Plans like this have been seen before in the inner suburbs of our cities. They tidy up the existing house, bring the bathrooms and the kitchen in, extend a living area. But such iconic ease is entirely new. This viewer feels that this design is so effortlessly right that it seems amazing that it hasn’t been done before. As with everything that appears so easy, this story is a tale of tough thinking. The clients lived in QV2, the inner-city apartment building designed by McBride Charles Ryan (MCR). They loved its unusual planning with the centralized plumbing core, the ambulatory movement around the edge of the apartment and the striking interior scheme. They approached the architects wanting more of the MCR style, but asking for something a little “toned down.” They had their own ideas about moving into North Fitzroy, into a street that had been “modernized” by migrants in the middle of the twentieth century; they felt that they should respect that history. So, the front of the house was to be left as it was. MCR, moved by the clients’ enthusiasm for their work, accepted the project. They delivered a “toned-down” design, which still had the red kitchen box but which enclosed it in another rectangular box. The clients expressed satisfaction, but on the grapevine MCR heard that they were a little disappointed.
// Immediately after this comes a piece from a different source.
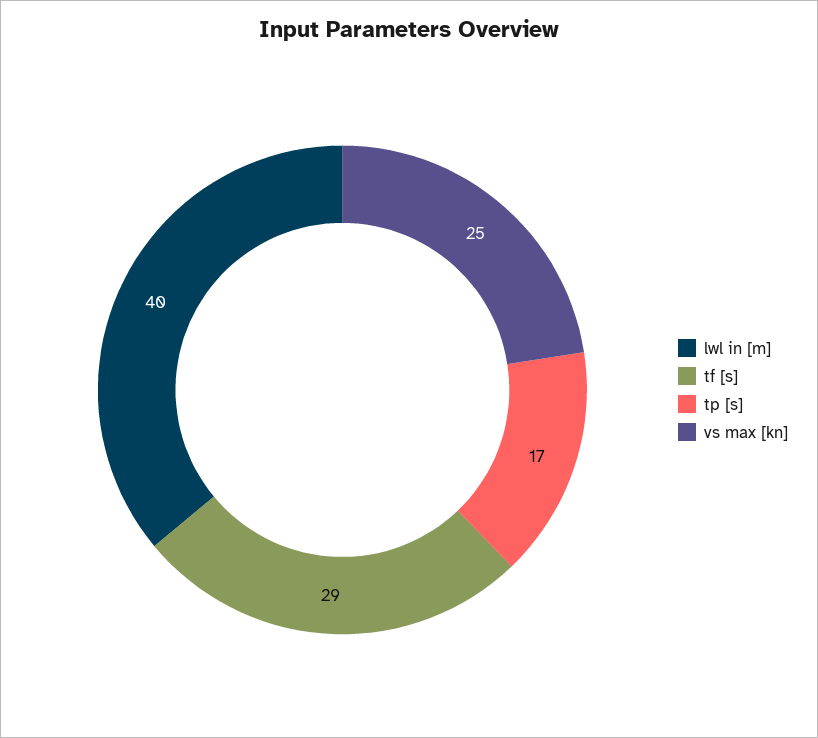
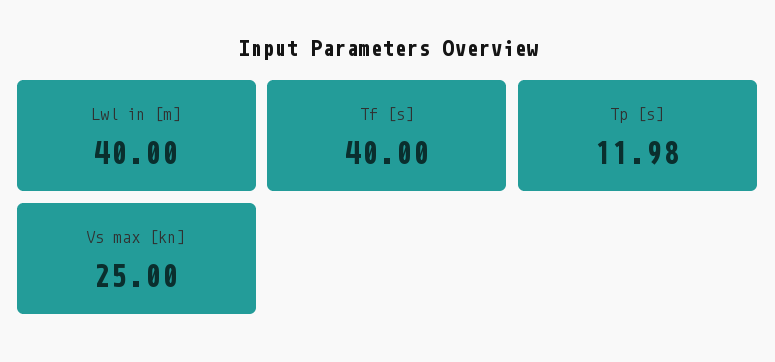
tf [s]: 29 -> 40
tp [s]: 17 -> 11.98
They took up the challenge of going further, and presented a cloud idea that had been in their minds for years. The clients were excited.

And it is exciting – lovingly detailed and well made. The fascia steel is meticulously mitred, and negative joints between the fasciae and the corrugated cladding run true, as does the cloud profile-hugging glass. The timber lining is seamlessly fitted. The beauty of the build must be acknowledged, but the delight of the project comes from the way in which the architecture encloses you. You enter from the street onto a flower-cloud-carpeted corridor that leads you to the red box of the kitchen – an oversize toy in the mind of the architects. And then you step out into the living space. Here, the billowing cloud shapes dissolve away the actual limits of the floor plan. The cloud extrusion reaches out to the pool and the garden, and back to the original house. You feel all of the “head room” that the curving space affords. This is expansive space. The photographs reveal this: the cloud looks enormous from certain vantage points and cosily domestic from others. In this seesaw lies magic.
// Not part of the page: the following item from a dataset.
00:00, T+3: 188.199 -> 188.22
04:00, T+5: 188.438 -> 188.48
You need an eyewitness to this architecture, as few people will get to visit it. You are entitled to ask: “Is it all the photographs suggest?” This witness brings baggage to answering this question. I live in QV2 and love it; I enjoy pop art. The Rolling Stones’ hit song “Get Off of My Cloud” comes to mind when I think of this project, as do Claes Oldenburg’s giant objects, like the huge hat blown away in the wind for Chicago. I also think of giant rams and other objects in rural Australia. I know that theorists will discuss the difference between the literal and the phenomenal in this project. Is this literally a cloud? No, of course not. Does one experience cloud? Yes, in the sense that your spatial awareness is drawn out to indeterminate lengths by the cloud form. The architects have all of this and more in the mental space that nurtured this delightful project. But this background is not needed for you to enjoy the result, which has attracted the passionate engagement of the clients, their builder, their cabinet-maker and other friends.

In Life Architecturally, the ABC documentary on the work of MCR, Debbie Ryan says: “There isn’t enough good architecture out there for us to be certain that architecture improves people’s happiness, but when they come across good architecture people are certainly happy.” Cloud House is great, happy-making architecture.